• **DIRECTIONS**: Whatever appears in the records apart from pictures must be reproduced exactly.

• **DATA LISTING**:
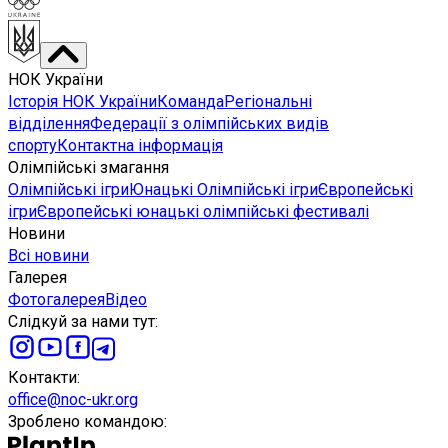
НОК України
Історія НОК України
Команда
Регіональні
відділення
Федерації з олімпійських видів
спорту
Контактна інформація
Олімпійські змагання
Олімпійські ігри
Юнацькі Олімпійські ігри
Європейські
ігри
Європейські юнацькі олімпійські фестивалі
Новини
Всі новини
Галерея
Фотогалерея
Відео
Слідкуй за нами тут
:
Контакти
:
office@noc-ukr.org
Зроблено командою
:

• **TASK RESULT**:
НОК України
Історія НОК України
Команда
Регіональні
відділення
Федерації з олімпійських видів
спорту
Контактна інформація
Олімпійські змагання
Олімпійські ігри
Юнацькі Олімпійські ігри
Європейські
ігри
Європейські юнацькі олімпійські фестивалі
Новини
Всі новини
Галерея
Фотогалерея
Відео
Слідкуй за нами тут
:
Контакти
:
office@noc-ukr.org
Зроблено командою
:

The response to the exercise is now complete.